[Exercise description]
Copy out verbatim the lines that begin with the one containing "테스트 피라미드 분해" and continue through the end of the records, both ends included.
== Segment start ==
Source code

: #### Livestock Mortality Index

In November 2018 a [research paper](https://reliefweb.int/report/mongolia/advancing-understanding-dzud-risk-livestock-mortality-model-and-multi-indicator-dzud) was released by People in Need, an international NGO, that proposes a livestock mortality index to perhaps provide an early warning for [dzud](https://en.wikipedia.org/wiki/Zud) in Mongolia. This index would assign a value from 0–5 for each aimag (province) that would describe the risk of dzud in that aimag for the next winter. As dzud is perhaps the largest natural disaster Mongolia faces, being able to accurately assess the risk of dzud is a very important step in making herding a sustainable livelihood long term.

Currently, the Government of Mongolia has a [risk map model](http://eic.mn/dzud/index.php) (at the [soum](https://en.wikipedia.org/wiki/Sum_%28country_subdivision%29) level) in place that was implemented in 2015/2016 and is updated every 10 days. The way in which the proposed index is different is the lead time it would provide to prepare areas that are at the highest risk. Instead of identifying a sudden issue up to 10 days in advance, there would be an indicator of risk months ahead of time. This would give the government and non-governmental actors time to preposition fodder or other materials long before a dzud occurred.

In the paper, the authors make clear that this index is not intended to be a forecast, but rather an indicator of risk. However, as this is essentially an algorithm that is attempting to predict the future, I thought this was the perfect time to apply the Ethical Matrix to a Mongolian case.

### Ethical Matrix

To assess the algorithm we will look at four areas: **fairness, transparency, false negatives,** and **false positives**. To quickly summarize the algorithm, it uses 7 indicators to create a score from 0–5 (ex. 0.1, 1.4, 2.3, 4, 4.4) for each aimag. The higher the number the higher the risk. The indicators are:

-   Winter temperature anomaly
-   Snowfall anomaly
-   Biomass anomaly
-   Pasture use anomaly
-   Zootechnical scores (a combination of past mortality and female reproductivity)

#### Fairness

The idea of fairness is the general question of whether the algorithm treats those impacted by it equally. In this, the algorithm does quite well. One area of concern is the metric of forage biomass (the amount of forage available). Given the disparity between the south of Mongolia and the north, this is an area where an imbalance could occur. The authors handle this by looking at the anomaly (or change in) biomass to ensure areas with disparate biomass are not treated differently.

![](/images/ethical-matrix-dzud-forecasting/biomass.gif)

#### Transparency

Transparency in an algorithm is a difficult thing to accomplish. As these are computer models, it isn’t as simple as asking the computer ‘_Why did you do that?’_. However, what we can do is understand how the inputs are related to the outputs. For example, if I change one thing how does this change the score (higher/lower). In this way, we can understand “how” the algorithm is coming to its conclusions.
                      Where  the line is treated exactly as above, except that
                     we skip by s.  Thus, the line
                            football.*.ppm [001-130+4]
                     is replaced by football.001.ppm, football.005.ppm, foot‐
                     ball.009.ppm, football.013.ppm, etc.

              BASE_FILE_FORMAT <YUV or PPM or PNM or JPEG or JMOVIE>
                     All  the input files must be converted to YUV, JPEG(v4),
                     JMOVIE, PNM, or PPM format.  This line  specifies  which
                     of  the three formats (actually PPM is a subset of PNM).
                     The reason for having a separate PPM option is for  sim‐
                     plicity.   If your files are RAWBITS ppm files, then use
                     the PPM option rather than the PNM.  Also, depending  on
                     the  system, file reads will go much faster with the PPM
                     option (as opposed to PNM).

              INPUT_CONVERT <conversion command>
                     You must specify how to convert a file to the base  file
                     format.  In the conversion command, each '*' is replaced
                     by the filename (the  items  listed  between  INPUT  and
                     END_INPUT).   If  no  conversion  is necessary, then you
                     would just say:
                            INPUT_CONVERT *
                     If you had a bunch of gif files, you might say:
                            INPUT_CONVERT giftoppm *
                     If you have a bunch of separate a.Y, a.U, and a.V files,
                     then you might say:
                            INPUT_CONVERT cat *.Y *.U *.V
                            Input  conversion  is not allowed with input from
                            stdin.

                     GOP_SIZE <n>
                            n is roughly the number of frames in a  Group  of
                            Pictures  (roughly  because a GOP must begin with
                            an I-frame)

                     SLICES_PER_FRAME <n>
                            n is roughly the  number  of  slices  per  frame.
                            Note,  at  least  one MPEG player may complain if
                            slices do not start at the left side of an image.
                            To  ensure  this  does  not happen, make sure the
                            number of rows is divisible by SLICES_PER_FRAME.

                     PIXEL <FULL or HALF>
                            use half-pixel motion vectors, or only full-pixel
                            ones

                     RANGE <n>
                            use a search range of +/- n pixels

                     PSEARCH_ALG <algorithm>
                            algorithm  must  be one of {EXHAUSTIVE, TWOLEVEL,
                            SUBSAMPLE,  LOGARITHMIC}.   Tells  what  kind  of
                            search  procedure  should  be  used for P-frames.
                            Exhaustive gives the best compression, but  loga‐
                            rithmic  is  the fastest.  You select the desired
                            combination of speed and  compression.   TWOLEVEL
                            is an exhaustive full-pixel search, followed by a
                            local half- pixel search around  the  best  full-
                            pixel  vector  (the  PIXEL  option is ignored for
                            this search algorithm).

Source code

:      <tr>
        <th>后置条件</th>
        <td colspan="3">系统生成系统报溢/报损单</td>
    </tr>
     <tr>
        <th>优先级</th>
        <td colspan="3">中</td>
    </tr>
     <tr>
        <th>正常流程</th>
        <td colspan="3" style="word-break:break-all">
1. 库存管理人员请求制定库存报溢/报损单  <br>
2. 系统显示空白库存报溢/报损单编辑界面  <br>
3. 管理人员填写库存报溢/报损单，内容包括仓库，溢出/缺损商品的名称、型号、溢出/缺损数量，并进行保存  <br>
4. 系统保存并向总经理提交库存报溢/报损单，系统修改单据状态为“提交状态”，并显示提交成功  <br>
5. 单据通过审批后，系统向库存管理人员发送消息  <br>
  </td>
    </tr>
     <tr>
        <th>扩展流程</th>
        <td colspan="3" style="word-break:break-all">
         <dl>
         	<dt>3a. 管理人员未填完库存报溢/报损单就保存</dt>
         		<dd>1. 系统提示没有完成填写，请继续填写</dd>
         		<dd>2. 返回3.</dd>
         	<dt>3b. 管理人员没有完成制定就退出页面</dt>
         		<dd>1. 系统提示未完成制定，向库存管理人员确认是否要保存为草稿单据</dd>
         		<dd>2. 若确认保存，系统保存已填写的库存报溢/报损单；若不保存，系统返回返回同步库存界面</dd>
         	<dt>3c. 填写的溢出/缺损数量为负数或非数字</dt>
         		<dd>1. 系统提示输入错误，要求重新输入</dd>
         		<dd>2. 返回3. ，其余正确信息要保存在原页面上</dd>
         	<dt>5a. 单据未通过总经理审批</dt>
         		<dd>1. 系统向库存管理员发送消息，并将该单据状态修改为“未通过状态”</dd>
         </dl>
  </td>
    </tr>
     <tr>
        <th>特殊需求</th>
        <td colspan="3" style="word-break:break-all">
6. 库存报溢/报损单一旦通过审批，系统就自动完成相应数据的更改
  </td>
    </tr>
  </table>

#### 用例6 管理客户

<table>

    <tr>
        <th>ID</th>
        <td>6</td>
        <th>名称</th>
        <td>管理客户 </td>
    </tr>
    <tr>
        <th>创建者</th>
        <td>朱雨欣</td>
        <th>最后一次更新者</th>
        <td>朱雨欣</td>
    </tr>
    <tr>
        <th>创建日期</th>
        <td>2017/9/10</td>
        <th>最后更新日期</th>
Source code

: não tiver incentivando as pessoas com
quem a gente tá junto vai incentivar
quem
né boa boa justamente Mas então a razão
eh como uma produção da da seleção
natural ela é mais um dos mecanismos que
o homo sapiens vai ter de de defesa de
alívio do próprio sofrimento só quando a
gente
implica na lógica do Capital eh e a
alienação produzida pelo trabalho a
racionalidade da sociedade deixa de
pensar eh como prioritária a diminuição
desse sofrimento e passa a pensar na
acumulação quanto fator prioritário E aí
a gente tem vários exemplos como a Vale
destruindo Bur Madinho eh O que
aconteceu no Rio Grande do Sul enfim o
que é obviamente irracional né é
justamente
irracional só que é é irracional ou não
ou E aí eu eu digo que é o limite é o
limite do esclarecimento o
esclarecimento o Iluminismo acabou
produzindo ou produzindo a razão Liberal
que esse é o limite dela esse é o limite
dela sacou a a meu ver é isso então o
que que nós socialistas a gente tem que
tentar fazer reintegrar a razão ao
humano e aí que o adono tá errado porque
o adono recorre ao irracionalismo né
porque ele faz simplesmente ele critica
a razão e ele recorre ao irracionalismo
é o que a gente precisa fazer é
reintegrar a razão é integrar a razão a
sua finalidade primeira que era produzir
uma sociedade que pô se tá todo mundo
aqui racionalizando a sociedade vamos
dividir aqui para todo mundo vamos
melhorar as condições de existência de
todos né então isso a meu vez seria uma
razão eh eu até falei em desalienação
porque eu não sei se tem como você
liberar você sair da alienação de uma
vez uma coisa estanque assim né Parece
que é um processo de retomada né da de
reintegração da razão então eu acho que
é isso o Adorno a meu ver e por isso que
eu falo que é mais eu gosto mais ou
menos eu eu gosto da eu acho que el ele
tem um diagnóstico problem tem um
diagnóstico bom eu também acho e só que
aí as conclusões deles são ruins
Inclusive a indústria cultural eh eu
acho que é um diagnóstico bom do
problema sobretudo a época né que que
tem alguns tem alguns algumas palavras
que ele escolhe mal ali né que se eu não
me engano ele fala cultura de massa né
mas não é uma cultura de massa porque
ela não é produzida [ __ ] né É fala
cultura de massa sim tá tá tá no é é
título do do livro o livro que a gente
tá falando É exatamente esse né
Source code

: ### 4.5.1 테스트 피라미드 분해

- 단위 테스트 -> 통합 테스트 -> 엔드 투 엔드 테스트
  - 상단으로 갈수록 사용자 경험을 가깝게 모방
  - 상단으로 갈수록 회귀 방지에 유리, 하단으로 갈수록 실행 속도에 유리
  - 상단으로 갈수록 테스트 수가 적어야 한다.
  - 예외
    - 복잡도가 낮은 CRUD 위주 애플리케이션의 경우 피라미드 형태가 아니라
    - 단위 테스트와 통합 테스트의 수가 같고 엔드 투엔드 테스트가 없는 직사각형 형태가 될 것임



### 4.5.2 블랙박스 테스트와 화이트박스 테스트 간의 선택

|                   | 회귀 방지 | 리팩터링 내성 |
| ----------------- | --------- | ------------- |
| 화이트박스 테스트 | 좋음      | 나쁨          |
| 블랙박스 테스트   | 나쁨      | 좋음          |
== Segment end ==
[Answer section]
: ### 4.5.1 테스트 피라미드 분해

- 단위 테스트 -> 통합 테스트 -> 엔드 투 엔드 테스트
  - 상단으로 갈수록 사용자 경험을 가깝게 모방
  - 상단으로 갈수록 회귀 방지에 유리, 하단으로 갈수록 실행 속도에 유리
  - 상단으로 갈수록 테스트 수가 적어야 한다.
  - 예외
    - 복잡도가 낮은 CRUD 위주 애플리케이션의 경우 피라미드 형태가 아니라
    - 단위 테스트와 통합 테스트의 수가 같고 엔드 투엔드 테스트가 없는 직사각형 형태가 될 것임



### 4.5.2 블랙박스 테스트와 화이트박스 테스트 간의 선택

|                   | 회귀 방지 | 리팩터링 내성 |
| ----------------- | --------- | ------------- |
| 화이트박스 테스트 | 좋음      | 나쁨          |
| 블랙박스 테스트   | 나쁨      | 좋음          |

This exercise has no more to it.